Monday, Aug. 15, 1949
Risks & Taxes
A congressional committee posed the question: What can the Government do to combat the recession? Federal Reserve Loard Chairman Thomas B. McCabe, a Pennsylvania banker and businessman before he was a Government official, this week gave them a straight-from-the-shoulder businessman's answer.
Although President Truman, who appointed McCabe, has done plenty of talking about raising taxes, the FRB chairman's remedy was just the opposite. The big trouble now, said Tom McCabe, was that there was a great shortage of risk capital, although "such risk taking has long been an American tradition." Businessmen either did not have the cash or found investment too risky in the face of high taxes. The thing to do, he said, was to ease taxes on business and businessmen. McCabe recommended that Congress study the entire tax structure, and consider such changes as:
P:Reducing income taxes, particularly in the upper brackets, to make cash available for investment.

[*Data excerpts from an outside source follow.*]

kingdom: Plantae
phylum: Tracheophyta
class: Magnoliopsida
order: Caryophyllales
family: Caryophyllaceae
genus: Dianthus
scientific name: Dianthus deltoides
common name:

P:Eliminating double taxation of dividends (they are now first taxed as company earnings, then as personal income).
P:Revising the tax exemption on local government securities, thus removing some of the benefits of buying municipal bonds instead of corporation stocks.
P:Liberalizing the "carry-back" and "carry-forward" tax provisions which enable businessmen to cut their business losses.

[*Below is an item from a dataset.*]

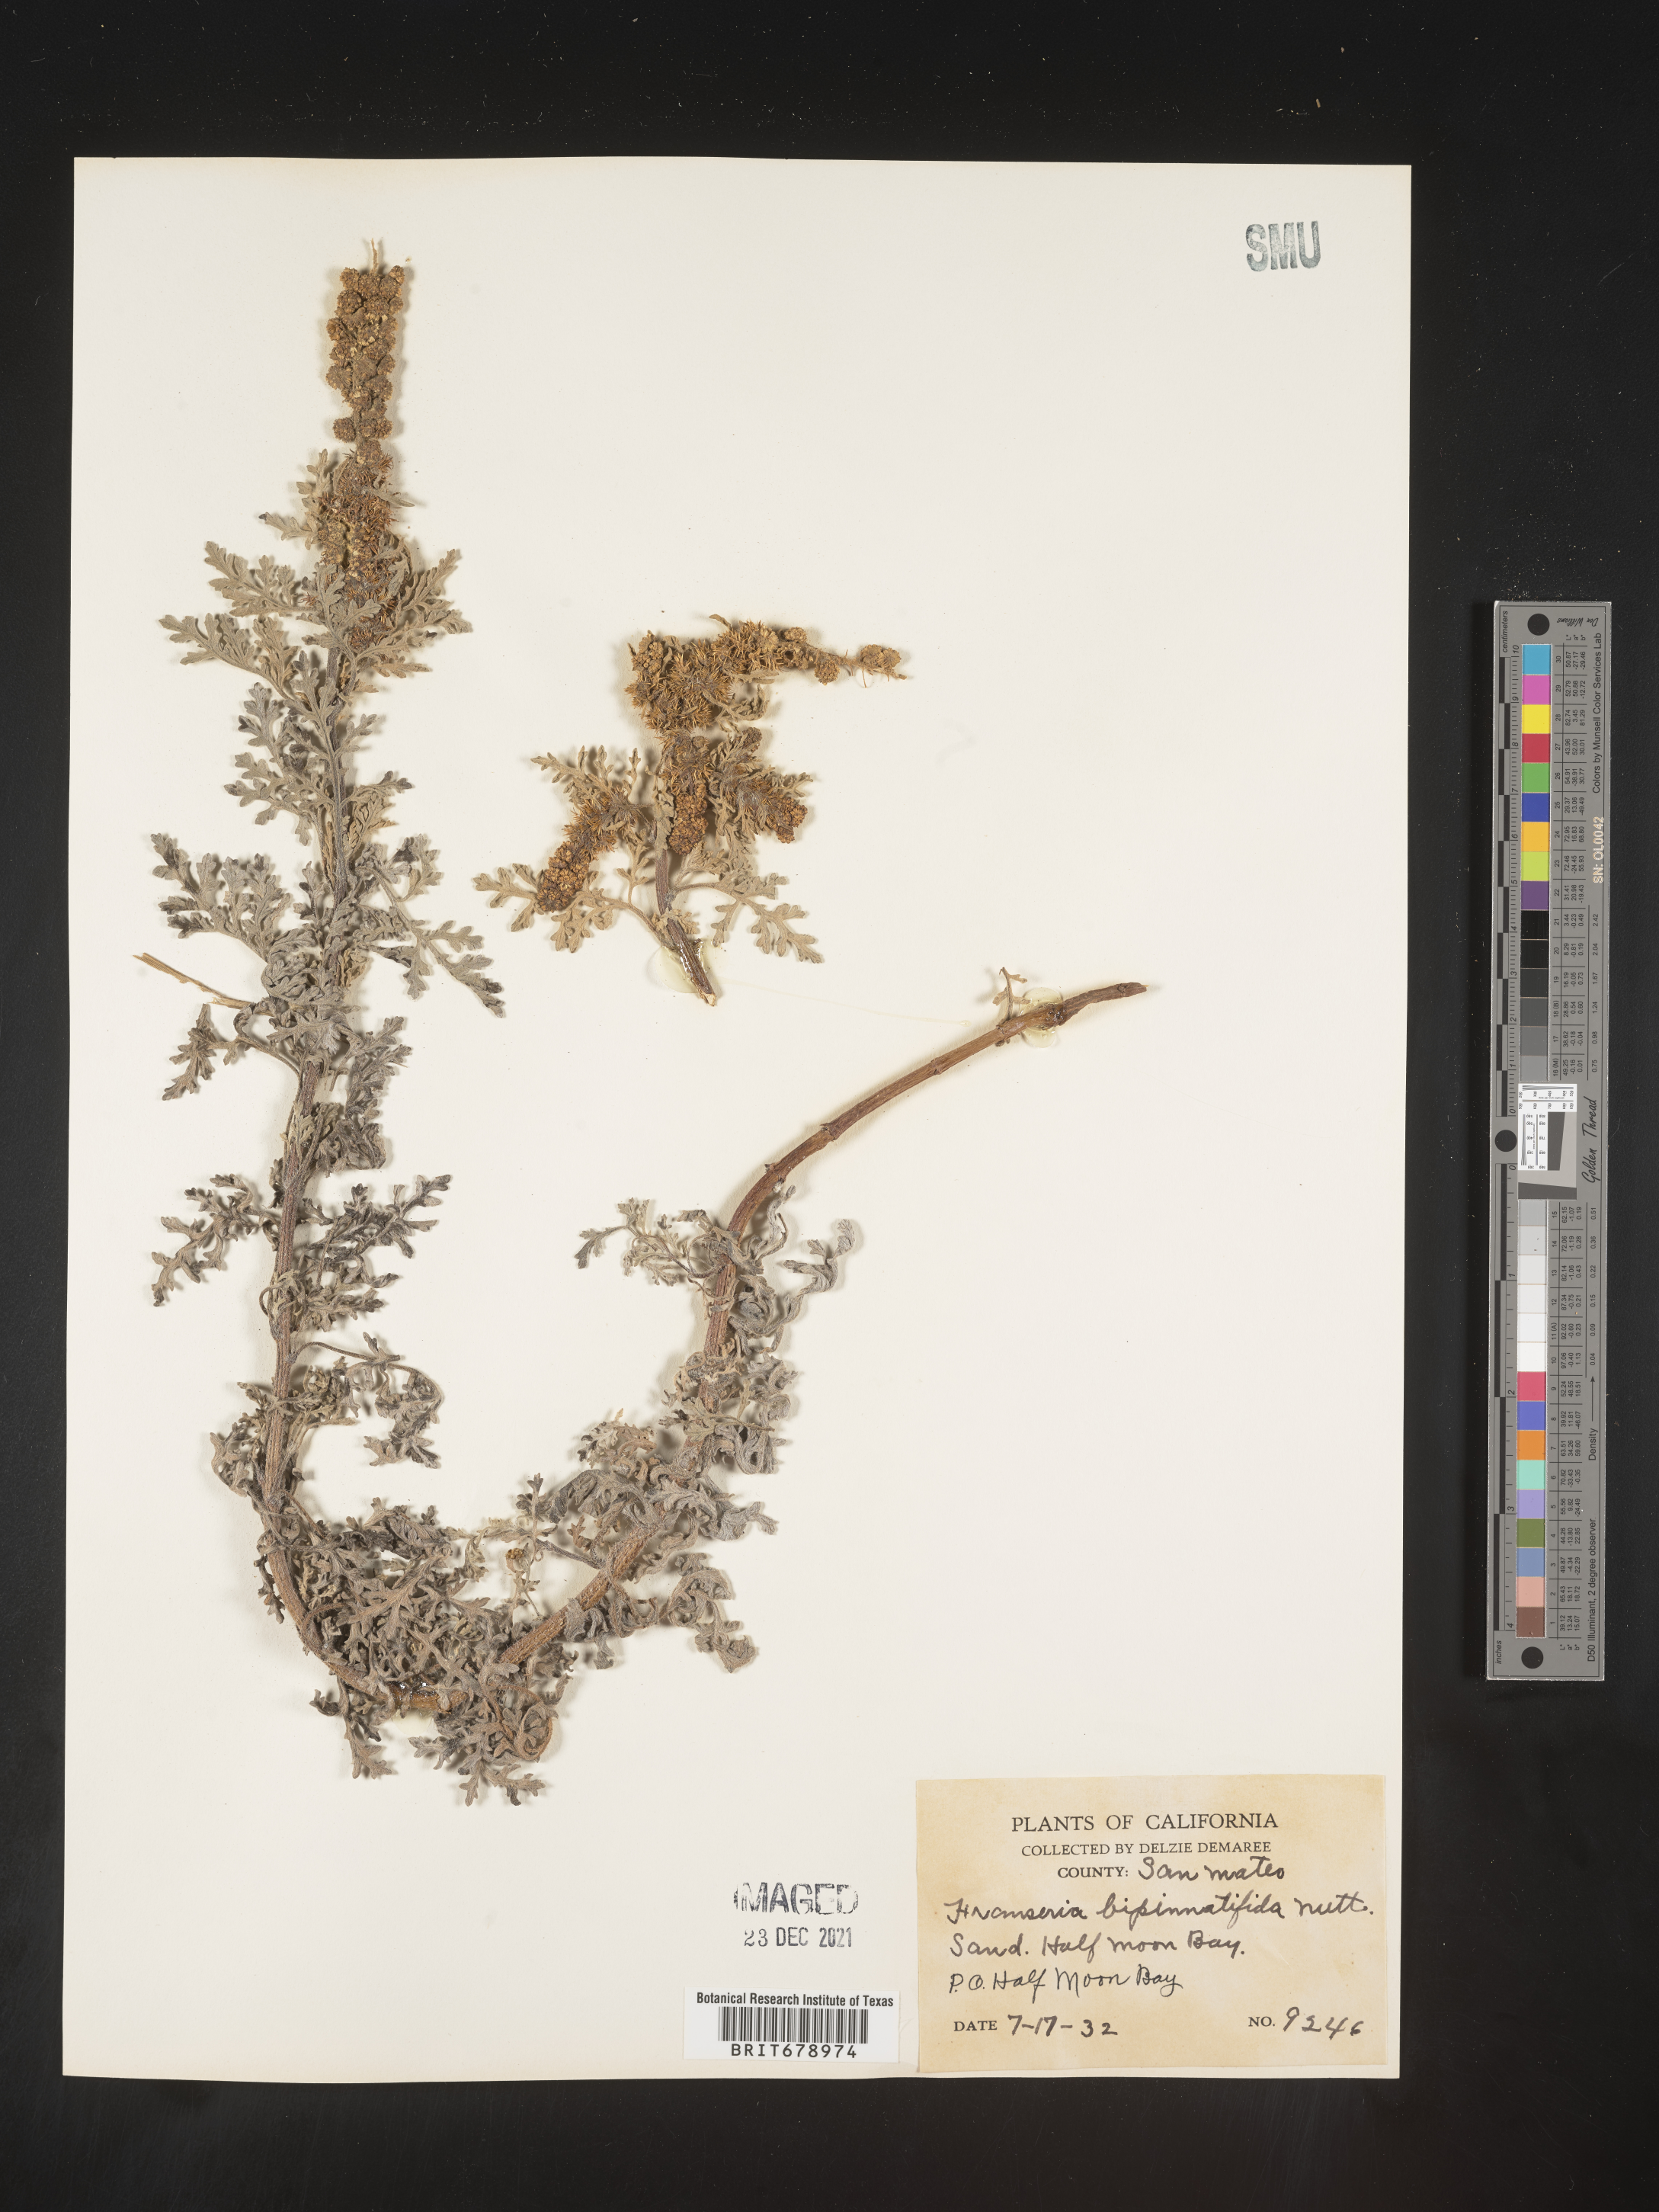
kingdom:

P:Allowing businessmen to speed up amortization, for tax purposes, of new plants and equipment, thus encouraging them to expand.
P:Revising, and perhaps liberalizing, the capital gains and losses regulations.
P:Liberalizing the restrictions now barring insurance companies from investing in common stocks.
If these changes were made, McCabe thought that business could step up expansion. Said he: "I am a confirmed optimist regarding the future of America. I firmly believe that the basic characteristics of our economy are expansion and growth. Economic expansion today presents a strikingly different challenge from that of a hundred years ago. Then, the frontier development was the opening up of our great Western resources. The geographic frontier is gone, but we still have a frontier of development. That frontier is technology."